August 30, 1929
Lightship 115 (LV-115) of the U.S. Lighthouse Service was launched in Charleston, South Carolina. As one of the lightships built to serve as navigational aids in waters too deep or otherwise unsuitable for lighthouses, LV-115 was stationed beginning in 1930 at one of the most dangerous places along the entire Atlantic coast in the United States: the Frying Pan Shoals, about 30 miles (48.3 kilometers) off of Cape Fear, North Carolina. The vessel, measuring more than 133 feet (40.5 meters) in length, was the ninth lightship to serve in that often treacherous area since 1854.
LV-115 was operated by the U.S. Lighthouse Service (which would merge with the U.S. Coast Guard in 1939) and went by the name Frying Pan Shoals Lightship.
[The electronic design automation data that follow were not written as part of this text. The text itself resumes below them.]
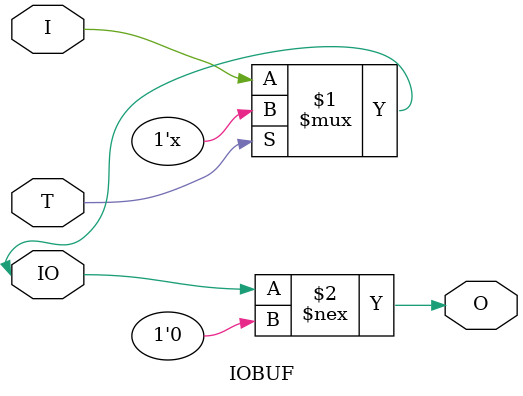
<source format=v>
module IOBUF (input wire T, input wire I, inout wire IO, output wire O);
	assign	IO = (T) ? 1'bz : I;
	assign	O = (IO !== 1'b0);
endmodule

</source>
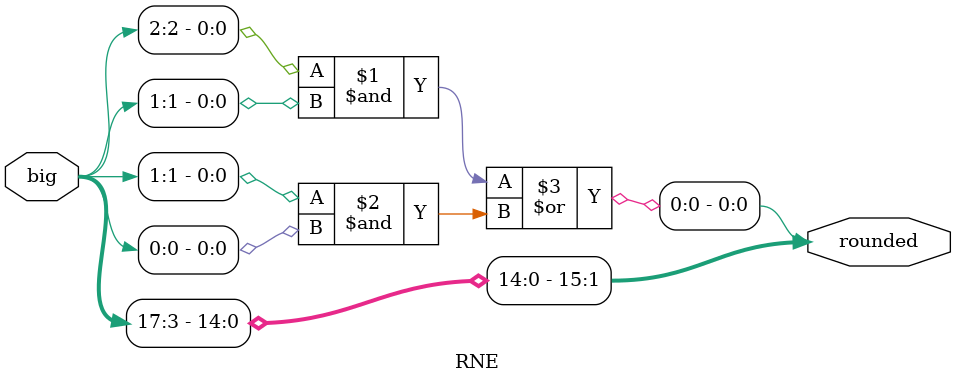
<source format=sv>
module RNE(input logic[18:0] big,
            output logic [15:0] rounded);

    assign rounded[15:1] = big[18:3];
    assign rounded[0] = (big[2] & big[1]) | (big[1]&big[0]);

endmodule

</source>
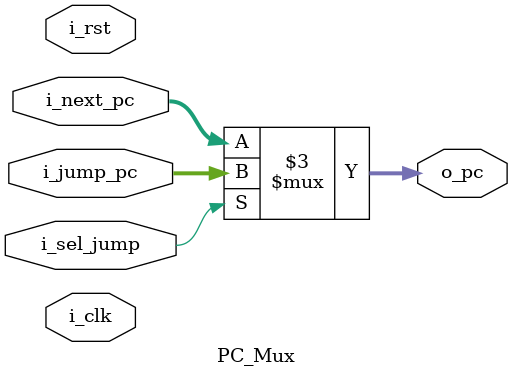
<source format=v>
`timescale 1ns / 1ps

module PC_Mux #(
    parameter   NBITS = 32
)(
    input wire               i_clk,
    input wire               i_rst,
    input wire               i_sel_jump,
    input wire  [NBITS-1:0]  i_next_pc,
    input wire  [NBITS-1:0]  i_jump_pc,
    output reg  [NBITS-1:0]  o_pc
);

always @(*) begin
    if ( i_sel_jump ) begin
        o_pc <= i_jump_pc;
    end

    else begin
        o_pc <= i_next_pc;
    end
end

endmodule
</source>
The ship served at the Frying Pan Shoals until 1942, when – not long after the U.S. entry into World War II – she was commissioned as a Coast Guard examination vessel at Cristóbal near the Panama Canal. (Examination vessels inspect ships and boats entering ports during wartime.) From 1944 to 1945, Frying Pan served in a similar capacity at Charleston.
The ship then returned to her original station, continuing to serve at the Frying Pan Shoals until being retired from duty there in 1964. When recalling his experiences on board Frying Pan in that part of the world, one former crew member said that the time encompassed everything from “sheer loneliness and boredom” to “all the excitement you can stand.”
After her time at the Frying Pan Shoals came to an end, the vessel served as a relief ship at Cape May, New Jersey, until being decommissioned in 1965. The vessel, which is now moored at a pier in New York City’s Chelsea neighborhood in Manhattan, has the distinction of being only one of about a dozen surviving U.S. lightships.